_WHAT IS REQUIRED_
Copy out each line below containing "pieces".
((
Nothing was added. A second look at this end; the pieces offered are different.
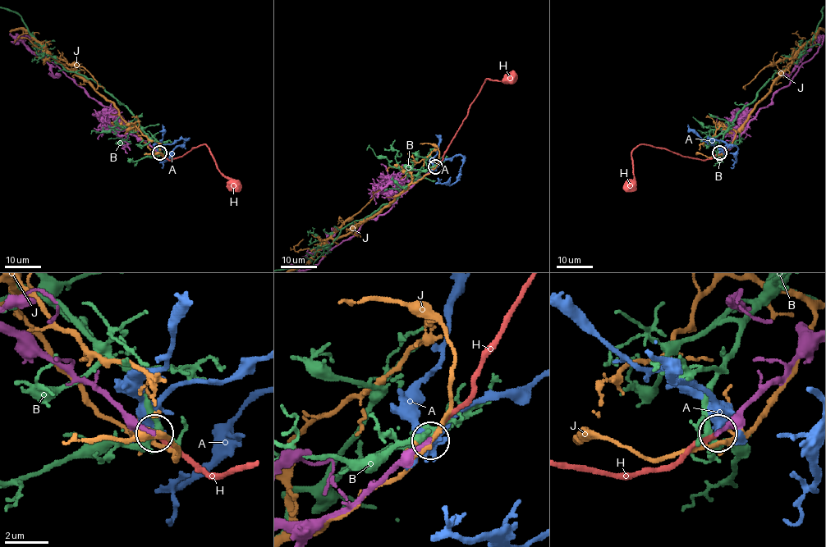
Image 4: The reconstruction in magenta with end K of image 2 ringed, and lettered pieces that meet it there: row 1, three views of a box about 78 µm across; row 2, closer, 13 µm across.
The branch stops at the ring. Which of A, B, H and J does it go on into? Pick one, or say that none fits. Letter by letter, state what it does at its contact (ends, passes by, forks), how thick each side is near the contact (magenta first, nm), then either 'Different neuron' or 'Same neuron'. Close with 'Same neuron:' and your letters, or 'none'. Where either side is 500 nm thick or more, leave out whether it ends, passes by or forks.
A: It forks there. Thickness 480 nm (magenta) against 420 nm. Different neuron
B: It forks there. Thickness 200 nm (magenta) against 280 nm. Different neuron
H: It ends there. Thickness 220 nm (magenta) against 220 nm. Same neuron
J: Thickness 500 nm (magenta) against 140 nm. Different neuron
Same neuron: H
))
_TASK ANSWER_
Nothing was added. A second look at this end; the pieces offered are different.
Image 4: The reconstruction in magenta with end K of image 2 ringed, and lettered pieces that meet it there: row 1, three views of a box about 78 µm across; row 2, closer, 13 µm across.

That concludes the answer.